Zusammenfassung der Evidenz:
Randomisierte Studien zeigen, dass THC/CBD-Spray (Nabiximols) bei opioidrefraktären Tumorschmerzen eine klinisch relevante Schmerzreduktion erreichen kann (Portenoy et al. 2012, J Pain 13:438–449; Lynch et al. 2014, J Pain Symptom Manage 47:571–583). THC/CBD-Extrakte bessern in kleineren RCTs Chemotherapie-induzierte Übelkeit/Erbrechen (Meiri et al. 2007, Cancer 110:2467–2473) und THC-haltige Präparate steigern Appetit und Genuss bei Krebsanorexie, wenngleich Gewichtszunahmen inkonsistent bleiben (Strasser et al. 2006, J Clin Oncol 24:3394–3400). Beobachtungs- und Registerdaten deuten zudem auf besseren Schlaf, weniger Fatigue und verbesserte Lebensqualität hin (Habib & Artul 2018, Clin Exp Rheumatol 36:S40–S44; Häuser et al. 2019, Schmerz 33:139–148).
Sicherheit: Häufig Schläfrigkeit/Sedierung, Schwindel, Mundtrockenheit und gelegentlich psychoaktive Effekte; dosisabhängig.
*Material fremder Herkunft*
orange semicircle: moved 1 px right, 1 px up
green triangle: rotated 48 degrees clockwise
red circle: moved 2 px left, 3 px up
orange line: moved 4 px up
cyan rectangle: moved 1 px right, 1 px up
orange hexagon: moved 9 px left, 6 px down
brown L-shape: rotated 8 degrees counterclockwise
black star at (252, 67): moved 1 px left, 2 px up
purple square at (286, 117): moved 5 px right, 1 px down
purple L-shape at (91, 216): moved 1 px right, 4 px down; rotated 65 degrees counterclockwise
CBD ist meist gut verträglich, kann in hohen Dosen Leberenzyme ansteigen lassen; bei Polypharmazie Werte kontrollieren (Devinsky et al. 2017, N Engl J Med 376:2011–2020).
Einordnung: In Deutschland gibt es kein zugelassenes Cannabisarzneimittel für die Palliativmedizin insgesamt. Der Einsatz erfolgt off-label zur Symptomkontrolle (Schmerz, CINV, Appetit, Schlaf) – vorzugsweise additiv zu Standardtherapien, mit niedrigen Startdosen, langsamer Titration und engmaschiger Überwachung.
Forschungsbedarf: Für eine breite Empfehlung fehlen große, placebokontrollierte RCTs mit standardisierten Präparaten, Lebensqualitäts- und Funktionsmaßen und Langzeitsicherheit bei Palliativpatient:innen (Whiting et al. 2015, JAMA 313:2456–2473; Häuser et al. 2019, Schmerz 33:139–148).